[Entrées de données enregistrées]
▼

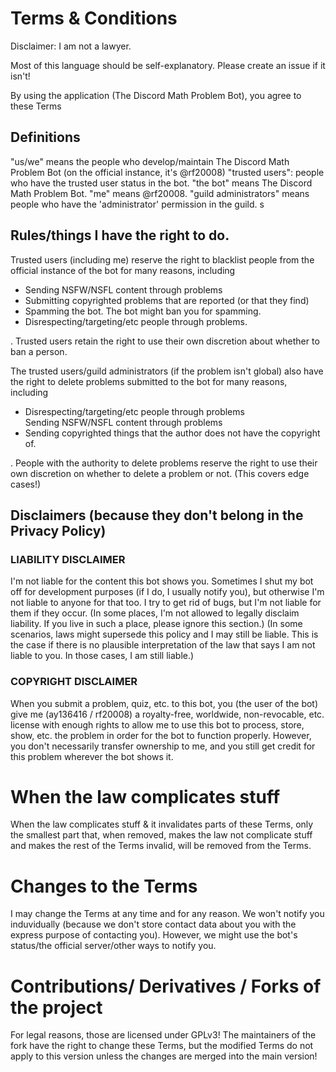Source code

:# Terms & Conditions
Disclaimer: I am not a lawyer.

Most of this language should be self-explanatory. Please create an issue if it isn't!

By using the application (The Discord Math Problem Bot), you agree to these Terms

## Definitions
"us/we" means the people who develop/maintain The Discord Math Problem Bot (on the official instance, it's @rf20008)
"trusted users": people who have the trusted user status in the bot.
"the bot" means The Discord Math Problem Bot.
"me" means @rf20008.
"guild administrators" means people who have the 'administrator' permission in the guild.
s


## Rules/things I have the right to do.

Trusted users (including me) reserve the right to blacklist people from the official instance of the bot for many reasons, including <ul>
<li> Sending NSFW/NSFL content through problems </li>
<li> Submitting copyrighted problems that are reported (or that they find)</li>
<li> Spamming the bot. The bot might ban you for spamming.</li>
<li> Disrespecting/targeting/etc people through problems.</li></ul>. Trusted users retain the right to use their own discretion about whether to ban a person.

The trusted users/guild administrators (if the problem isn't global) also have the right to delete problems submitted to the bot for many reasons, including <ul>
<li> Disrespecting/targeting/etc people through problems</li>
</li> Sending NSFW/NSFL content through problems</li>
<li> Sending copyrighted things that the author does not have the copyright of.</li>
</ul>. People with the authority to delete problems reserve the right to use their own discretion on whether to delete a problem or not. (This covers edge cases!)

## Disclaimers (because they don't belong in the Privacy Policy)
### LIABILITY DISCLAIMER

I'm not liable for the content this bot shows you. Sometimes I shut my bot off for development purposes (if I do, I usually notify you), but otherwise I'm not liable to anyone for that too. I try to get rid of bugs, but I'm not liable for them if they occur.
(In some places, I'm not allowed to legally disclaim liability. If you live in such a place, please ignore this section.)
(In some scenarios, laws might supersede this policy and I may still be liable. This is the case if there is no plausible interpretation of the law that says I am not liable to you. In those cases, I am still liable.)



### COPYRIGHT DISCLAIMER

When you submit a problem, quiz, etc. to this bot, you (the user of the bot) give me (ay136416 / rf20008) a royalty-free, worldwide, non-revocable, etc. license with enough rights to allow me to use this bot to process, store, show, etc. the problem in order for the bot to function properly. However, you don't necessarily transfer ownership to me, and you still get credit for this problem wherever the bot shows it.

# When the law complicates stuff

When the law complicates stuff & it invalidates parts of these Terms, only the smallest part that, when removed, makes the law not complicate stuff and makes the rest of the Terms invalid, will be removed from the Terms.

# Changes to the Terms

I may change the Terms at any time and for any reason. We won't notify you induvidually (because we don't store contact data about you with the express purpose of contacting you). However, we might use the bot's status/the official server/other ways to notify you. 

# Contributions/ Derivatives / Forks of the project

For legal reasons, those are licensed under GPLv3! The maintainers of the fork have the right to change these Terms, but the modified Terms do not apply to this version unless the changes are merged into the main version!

▲
▼

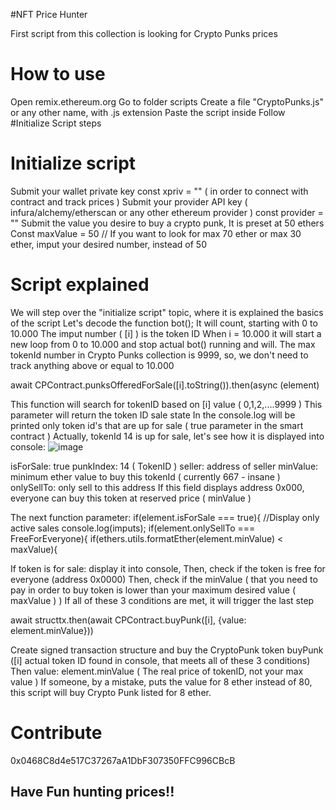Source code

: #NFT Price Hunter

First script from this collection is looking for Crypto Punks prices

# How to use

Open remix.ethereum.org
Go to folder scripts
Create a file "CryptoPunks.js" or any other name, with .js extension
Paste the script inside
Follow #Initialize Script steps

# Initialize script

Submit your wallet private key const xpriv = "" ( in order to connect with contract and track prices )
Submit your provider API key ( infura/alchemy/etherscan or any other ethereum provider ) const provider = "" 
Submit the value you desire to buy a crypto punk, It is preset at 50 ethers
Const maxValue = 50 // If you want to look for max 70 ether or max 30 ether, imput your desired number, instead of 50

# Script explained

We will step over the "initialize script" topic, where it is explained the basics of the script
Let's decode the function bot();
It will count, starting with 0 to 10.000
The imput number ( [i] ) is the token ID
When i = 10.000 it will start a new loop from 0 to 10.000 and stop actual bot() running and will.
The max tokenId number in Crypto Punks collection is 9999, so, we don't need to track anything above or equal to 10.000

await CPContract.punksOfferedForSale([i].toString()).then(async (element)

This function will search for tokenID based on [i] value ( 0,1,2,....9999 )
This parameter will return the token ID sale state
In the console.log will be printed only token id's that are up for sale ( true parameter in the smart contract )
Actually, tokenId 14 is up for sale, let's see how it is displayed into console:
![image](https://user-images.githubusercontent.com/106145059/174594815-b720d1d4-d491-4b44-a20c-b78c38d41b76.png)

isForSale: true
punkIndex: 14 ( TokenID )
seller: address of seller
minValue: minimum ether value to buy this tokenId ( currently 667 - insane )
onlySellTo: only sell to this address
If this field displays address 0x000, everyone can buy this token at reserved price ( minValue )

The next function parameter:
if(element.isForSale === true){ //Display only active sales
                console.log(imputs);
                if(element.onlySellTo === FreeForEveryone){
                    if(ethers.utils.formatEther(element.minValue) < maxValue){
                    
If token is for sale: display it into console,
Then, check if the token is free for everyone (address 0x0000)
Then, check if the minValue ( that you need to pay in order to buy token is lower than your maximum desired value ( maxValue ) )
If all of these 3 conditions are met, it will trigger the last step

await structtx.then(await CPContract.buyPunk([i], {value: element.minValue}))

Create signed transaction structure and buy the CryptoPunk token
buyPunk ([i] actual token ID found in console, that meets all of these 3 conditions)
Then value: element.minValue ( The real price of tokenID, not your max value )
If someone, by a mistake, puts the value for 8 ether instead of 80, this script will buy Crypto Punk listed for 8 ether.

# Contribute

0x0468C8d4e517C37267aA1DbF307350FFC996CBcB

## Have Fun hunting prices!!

▲
▼

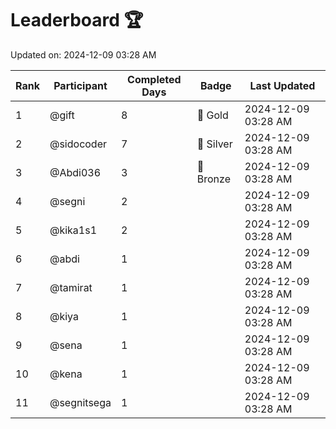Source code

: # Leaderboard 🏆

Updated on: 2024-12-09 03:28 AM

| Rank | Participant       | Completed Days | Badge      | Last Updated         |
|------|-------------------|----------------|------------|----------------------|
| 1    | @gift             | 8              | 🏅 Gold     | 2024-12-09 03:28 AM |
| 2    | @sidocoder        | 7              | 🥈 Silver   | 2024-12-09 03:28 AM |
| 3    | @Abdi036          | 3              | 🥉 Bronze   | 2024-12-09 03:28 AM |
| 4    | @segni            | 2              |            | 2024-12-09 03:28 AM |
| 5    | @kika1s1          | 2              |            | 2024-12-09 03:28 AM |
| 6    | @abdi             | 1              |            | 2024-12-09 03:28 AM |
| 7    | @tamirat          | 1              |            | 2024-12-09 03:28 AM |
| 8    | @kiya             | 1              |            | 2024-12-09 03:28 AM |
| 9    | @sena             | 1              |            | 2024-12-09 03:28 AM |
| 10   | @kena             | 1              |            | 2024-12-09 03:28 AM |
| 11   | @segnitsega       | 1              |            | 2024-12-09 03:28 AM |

▲

Dans les données ci-dessus, veuillez recopier le passage allant de la ligne contenant « We will step » jusqu'à la ligne contenant « The imput number ( [i] ) is the token ID », toutes deux incluses, en remplaçant « token ID » par « token identifier » sans rien modifier d'autre.

We will step over the "initialize script" topic, where it is explained the basics of the script
Let's decode the function bot();
It will count, starting with 0 to 10.000
The imput number ( [i] ) is the token identifier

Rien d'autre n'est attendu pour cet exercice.